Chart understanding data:

▬▬▬

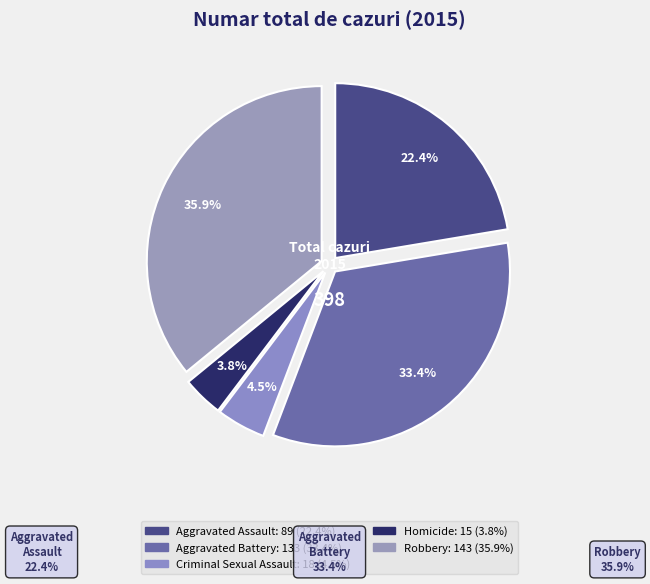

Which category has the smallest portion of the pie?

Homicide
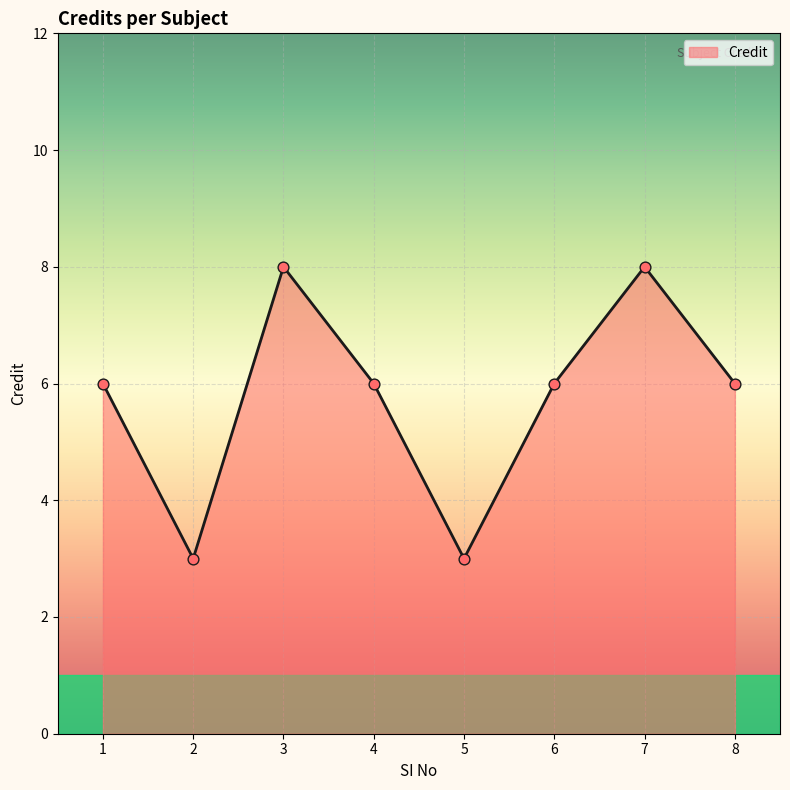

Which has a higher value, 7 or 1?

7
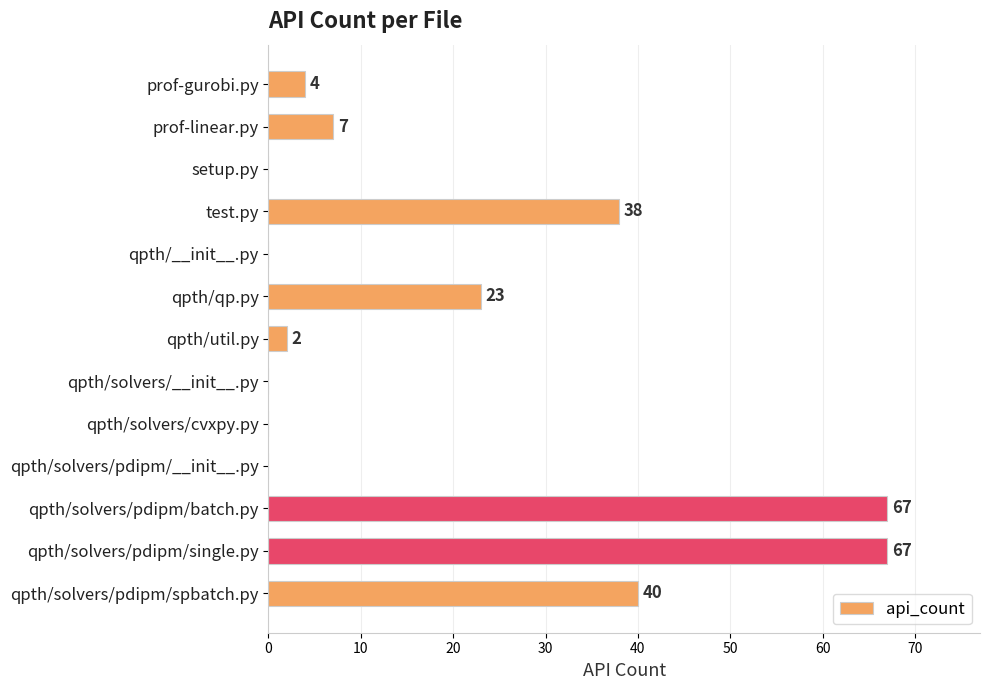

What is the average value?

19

▬▬▬

### YOUR OBJECTIVE
Pick out every line of the material containing the word "value", and copy each of those lines.

### OUTPUT FOR THIS EXERCISE
Which has a higher value, 7 or 1?
What is the average value?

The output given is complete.